Methods: An interpretable AI technology called Optimal Classification Trees (OCTs) was leveraged in an 80:20 train:test split of adult ES patients in the 2007-2017 ACS-NSQIP database. Demographics, comorbidities, and laboratory values were used to develop and validate OCT algorithms to predict the need for post-operative ICU admission. The latter was defined as post-operative death or the development of one or more post-operative complication warranting critical care (e.g. unplanned intubation, ventilator requirement ?48 h, cardiac arrest requiring CPR, and septic shock). C-statistics were used to measure performance.
Results: A total of 464,861 patients were included. The mean age was 55 years, 48% were male, and 11% developed severe post-operative complications warranting critical care.

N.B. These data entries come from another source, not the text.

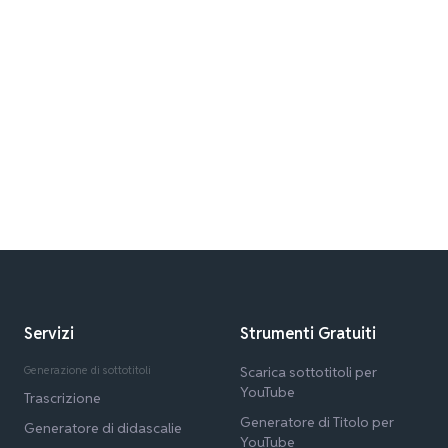
Servizi
Strumenti Gratuiti
Generazione di sottotitoli
Scarica sottotitoli per
YouTube
Trascrizione
Generatore di Titolo per
Generatore di didascalie
YouTube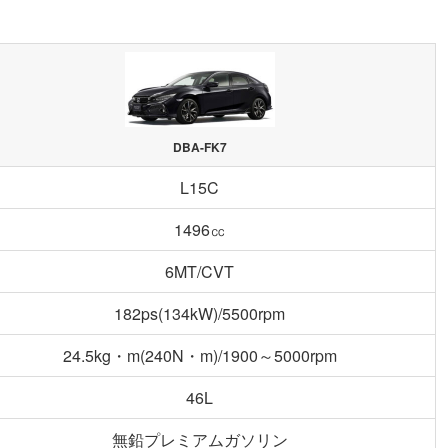
DBA-FK7
L15C
1496㏄
6MT/CVT
182ps(134kW)/5500rpm
24.5kg・m(240N・m)/1900～5000rpm
46L
無鉛プレミアムガソリン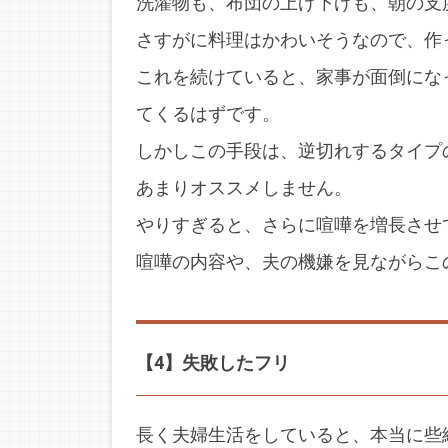
洗濯物も、布団の上げ下げも、朝の支
さすがに料理はかわいそうなので、作っ
これを続けていると、家事が面倒にな
てくるはずです。
しかしこの手段は、逆切れするタイプ
あまりオススメしません。
やりすぎると、さらに喧嘩を増長させ
喧嘩の内容や、夫の機嫌を見ながらこ
【4】失敗したフリ
長く夫婦生活をしていると、本当に些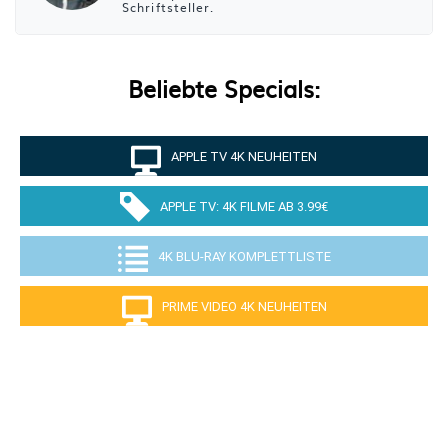
Schriftsteller.
Beliebte Specials:
APPLE TV 4K NEUHEITEN
APPLE TV: 4K FILME AB 3.99€
4K BLU-RAY KOMPLETTLISTE
PRIME VIDEO 4K NEUHEITEN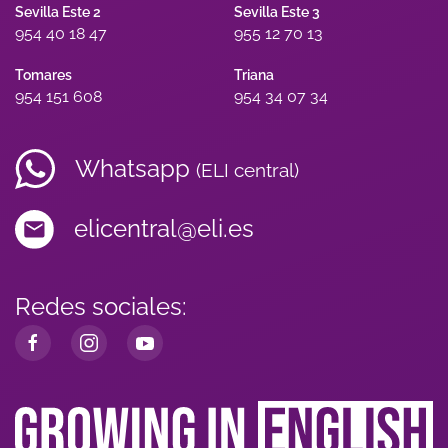
Sevilla Este 2
Sevilla Este 3
954 40 18 47
955 12 70 13
Tomares
Triana
954 151 608
954 34 07 34
Whatsapp
(ELI central)
elicentral@eli.es
Redes sociales: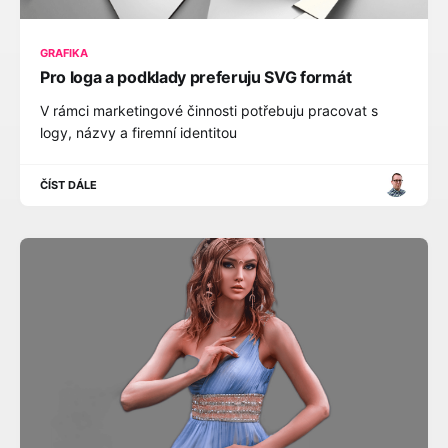
GRAFIKA
Pro loga a podklady preferuju SVG formát
V rámci marketingové činnosti potřebuju pracovat s
logy, názvy a firemní identitou
ČÍST DÁLE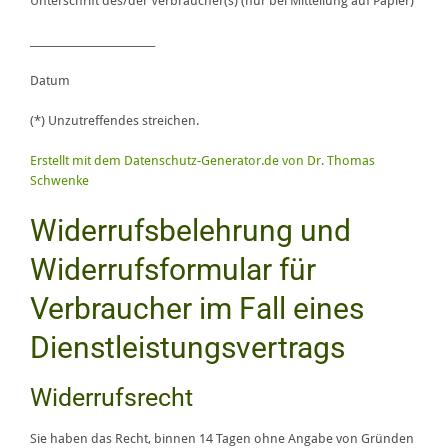
Unterschrift des/der Verbraucher(s) (nur bei Mitteilung auf Papier)
_________________________
Datum
(*) Unzutreffendes streichen.
Erstellt mit dem Datenschutz-Generator.de von Dr. Thomas
Schwenke
Widerrufsbelehrung und
Widerrufsformular für
Verbraucher im Fall eines
Dienstleistungsvertrags
Widerrufsrecht
Sie haben das Recht, binnen 14 Tagen ohne Angabe von Gründen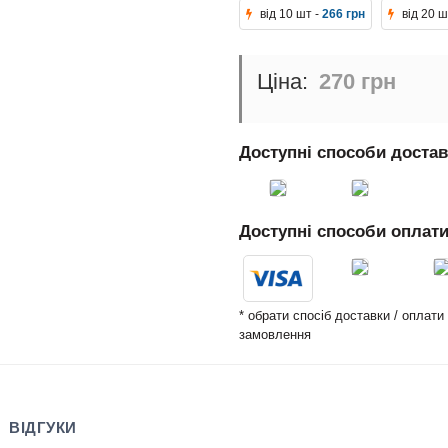
від 10 шт -
266 грн
від 20 ш
270 грн
Доступні способи доста
Доступні способи оплат
* обрати спосіб доставки / оплат
замовлення
ВІДГУКИ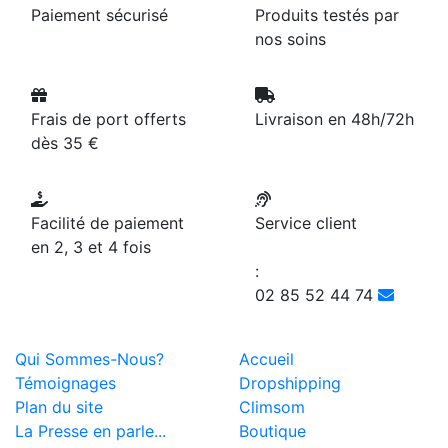
Paiement sécurisé
Produits testés par
nos soins
Frais de port offerts
Livraison en 48h/72h
dès 35 €
Facilité de paiement
Service client
en 2, 3 et 4 fois
:
02 85 52 44 74
Qui Sommes-Nous?
Accueil
Témoignages
Dropshipping
Plan du site
Climsom
La Presse en parle...
Boutique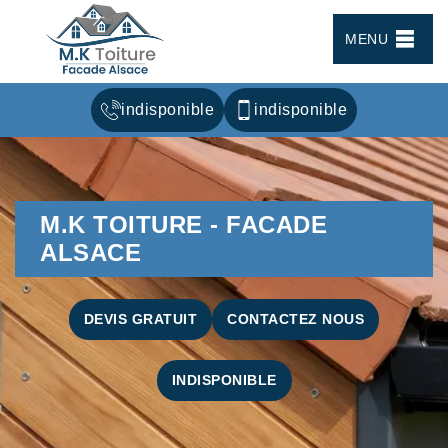
MENU
indisponible
indisponible
M.K TOITURE - FACADE
ALSACE
DEVIS GRATUIT
CONTACTEZ NOUS
INDISPONIBLE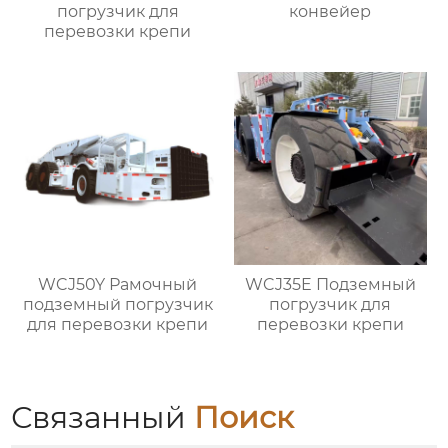
погрузчик для
конвейер
перевозки крепи
WCJ50Y Рамочный
WCJ35E Подземный
подземный погрузчик
погрузчик для
для перевозки крепи
перевозки крепи
Связанный
Поиск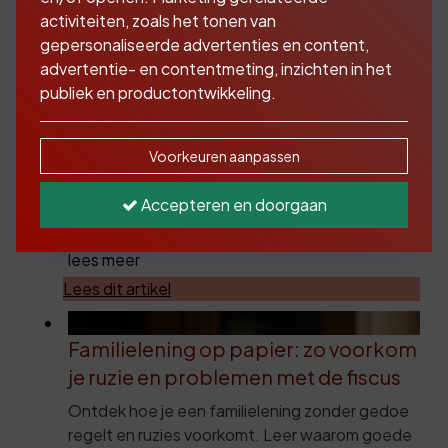
activiteiten, zoals het tonen van
gepersonaliseerde advertenties en content,
6-8-2026
advertentie- en contentmeting, inzichten in het
Huis bouwen of verbouwen? Dit moet
publiek en productontwikkeling.
je weten over een bouwdepot
Je droomhuis verbouwen of bouwen? Lees
Voorkeuren aanpassen
waarom een bouwdepot een cruciale rol speelt
en hoe je zonder onverwachte financiële
Accepteren en doorgaan
tegenvallers je plannen kunt realiseren.
lees meer
Lees dit artikel
4-8-2026
Familielening op papier: zo voorkom
je ruzie en problemen met de fiscus
Ontdek hoe je een familielening zonder gedoe
regelt en ruzies voorkomt. Leer waarom goede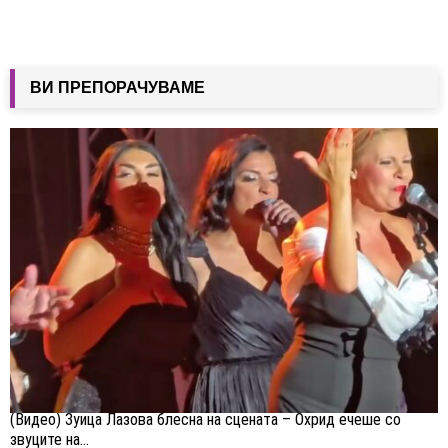
ВИ ПРЕПОРАЧУВАМЕ
(Видео) Зуица Лазова блесна на сцената – Охрид ечеше со
звуците на...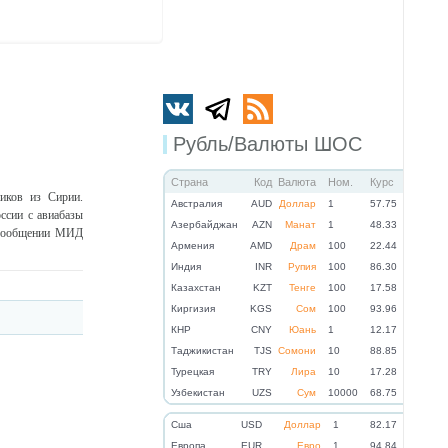
Рубль/Валюты ШОС
Страна
Код
Валюта
Ном.
Курс
иков из Сирии.
Австралия
AUD
Доллар
1
57.75
ссии с авиабазы
Азербайджан
AZN
Манат
1
48.33
в сообщении МИД
Армения
AMD
Драм
100
22.44
Индия
INR
Рупия
100
86.30
Казахстан
KZT
Тенге
100
17.58
Киргизия
KGS
Сом
100
93.96
КНР
CNY
Юань
1
12.17
Таджикистан
TJS
Сомони
10
88.85
Турецкая
TRY
Лира
10
17.28
Узбекистан
UZS
Сум
10000
68.75
Cша
USD
Доллар
1
82.17
Eвропа
EUR
Евро
1
94.84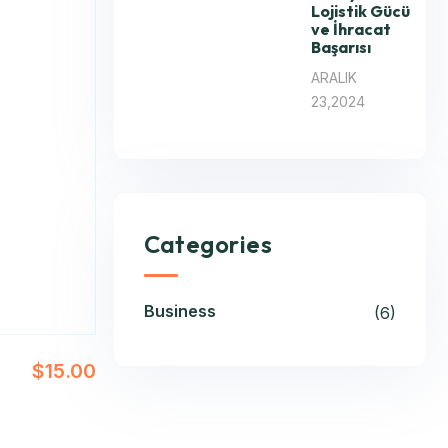
Lojistik Gücü
ve İhracat
Başarısı
ARALIK
23,2024
Categories
Business
(6)
$
15.00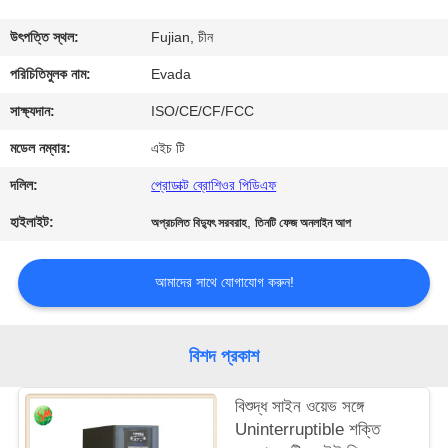
নিয়ন্ত্রণ
উৎপত্তি স্থল:
Fujian, চীন
যোগাযোগ
পরিচিতিমুলক নাম:
Evada
করুন
সাক্ষ্যদান:
ISO/CE/CF/FCC
মডেল নম্বার:
এইচ টি
খবর
দলিল:
প্রোডাক্ট ব্রোশিওর পিডিএফ
হাইলাইট:
,
অপ্রচলিত বিদ্যুৎ সরবরাহ
তিনটি ফেজ অনলাইন আপ
উদ্ধৃতির
জন্য
আমাদের সাথে যোগাযোগ করুন!
আবেদন
বিশদ প্রকাশ
সাইট
ম্যাপ
বিশুদ্ধ সাইন ওয়েভ সঙ্গে
Uninterruptible শক্তি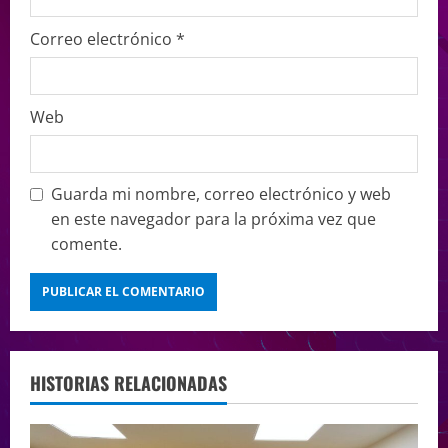
Correo electrónico
*
Web
Guarda mi nombre, correo electrónico y web
en este navegador para la próxima vez que
comente.
HISTORIAS RELACIONADAS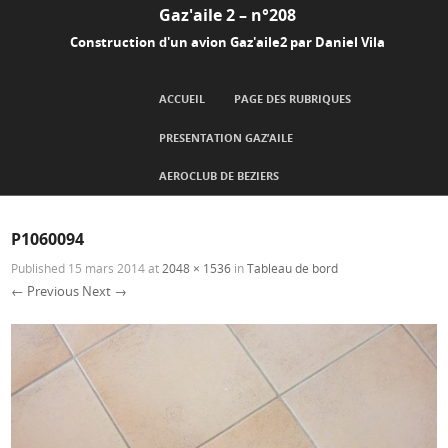
Gaz'aile 2 – n°208
Construction d'un avion Gaz'aile2 par Daniel Vila
SKIP TO CONTENT
ACCUEIL
PAGE DES RUBRIQUES
Menu
PRESENTATION GAZ’AILE
AEROCLUB DE BEZIERS
P1060094
Published
15 mars 2014
at
2048 × 1536
in
Tableau de bord
← Previous
Next →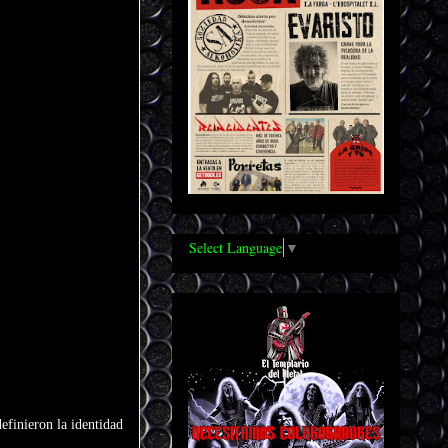
Select Language
▼
efinieron la identidad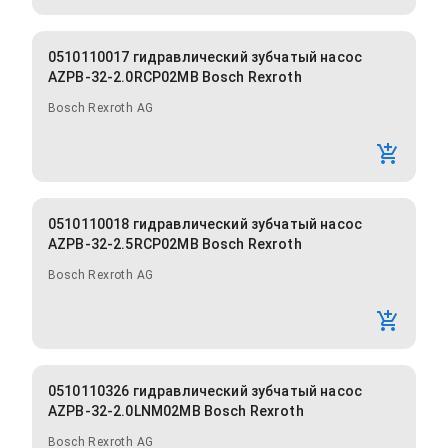
0510110017 гидравлический зубчатый насос
AZPB-32-2.0RCP02MB Bosch Rexroth
Bosch Rexroth AG
0510110018 гидравлический зубчатый насос
AZPB-32-2.5RCP02MB Bosch Rexroth
Bosch Rexroth AG
0510110326 гидравлический зубчатый насос
AZPB-32-2.0LNM02MB Bosch Rexroth
Bosch Rexroth AG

Comprehensive OCT algorithms were derived [Figure 1], and the Predictive OpTimal Trees in Emergency Surgery Risk ICU (POTTER-ICU) application was created. POTTER-ICU had excellent discrimination for predicting the need for ICU admission (c-statistics: 0.88).
Conclusion: We have thus developed POTTER-ICU as an accurate, AI-based tool for predicting severe complications warranting ICU admission after ES. POTTER-ICU can prove useful to appropriately triage ICU patients and to decrease failure to rescue in ES patients.